Figure Legends
Fig 1: Variant filtering and annotation workflow. The analysis
pipeline included filtering variants based on sample and variant-level
criteria for quality control. The pipeline also included annotating
variants with gene names, control population frequencies, and CADD phred
scores so that variant counts could be collapsed over a gene’s coding
region and so that the analysis could focus on likely deleterious, rare
variants. Abbreviations: VCF = variant call format, GATK = Genome
Analysis Toolkit, dbNSFP = Database of Non-synonymous Single-nucleotide
Variant Functional Predictions version 4.0b1a, gnomAD = Genome
Aggregation Database version 2.
Fig 2: Distribution of Affected Genes per Subject. This figure
compares Mexican-American (MA) myelomeningocele subjects to European
ancestry (EA) myelomeningocele subjects by illustrating how many
disrupted genes the each subject possessed. Green circles represent MA
myelomeningocele data and blue squares represent EA myelomeningocele
data. (A) The horizontal axis measures the number of genes that are
disrupted by qualifying variants. The vertical axis depicts the number
of subjects who possess that number of disrupted genes. (B) The
horizontal axis counts only the number of genes that indicated nominally
significant risk in the mutational burden analysis. The vertical axis
shows the number of subjects with that number of disrupted genes. The
vertical dotted lines from either graph represent the median number of
disrupted genes possessed by subjects, with green lines representing MA
and blue representing EA medians. Both populations followed a similar
distribution for how many genes are disrupted per subject, complete with
a similar median. However, the Mexican Americans tended to have more
nominally significant disrupted genes.
Fig 3: Altered WNT trafficking. The proteins PORCN,
SDC1, and CPE are all involved in WNT ligand trafficking. Deleterious
variants in PORCN may prevent WNT’s acetylation which is necessary for
WNT to leave the endoplasmic reticulum. Loss of PORCN function would
stop WNT from leaving the cell. CPE prevents WNT from binding cell
surface receptors on the target cell. Loss of CPE function may
indirectly increase WNT’s effect on the target cell. Proteoglycans like
SDC1 have been implicated as regulators in WNT distribution, though the
exact mechanism is not yet known.
Fig 4: Altered Planar Cell Polarity. DVL2 ,PRICKLE2 , and FUZ genes were each disrupted in the
myelomeningocele populations. The FZD-DVL complex is necessary to
establish planar cell polarity. DVL proteins are also needed to
translocate FUZ to cilia. FUZ is essential for the development of a
cilium. PRICKLE inhibits the formation of the FZD-DVL complex.

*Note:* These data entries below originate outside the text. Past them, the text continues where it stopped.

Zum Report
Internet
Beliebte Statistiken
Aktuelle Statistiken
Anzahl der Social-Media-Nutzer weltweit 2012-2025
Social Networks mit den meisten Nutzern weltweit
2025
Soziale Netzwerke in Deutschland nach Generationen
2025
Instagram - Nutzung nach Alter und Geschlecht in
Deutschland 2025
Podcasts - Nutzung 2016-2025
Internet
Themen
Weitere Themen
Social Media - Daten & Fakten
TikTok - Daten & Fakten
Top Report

Fig 5: Altered β-catenin. A visual summary of the WNT/β-catenin
cascade including genes disrupted in the myelomeningocele populations.
The level of β-catenin, which is coded for by the human homologCTNNB1 , is regulated by many proteins in the WNT ligand’s target
cell. The proteins CSNK1G, DVL2, DDB1, PSMD3, PTPRU, Fermitin 2 (coded
by FERMT2 ), CPE, PPP2R1A (not shown), and SOSTDC1 contribute to
β-catenin’s regulation and all have higher mutational burdens in one of
the myelomeningocele populations compared to gnomAD controls.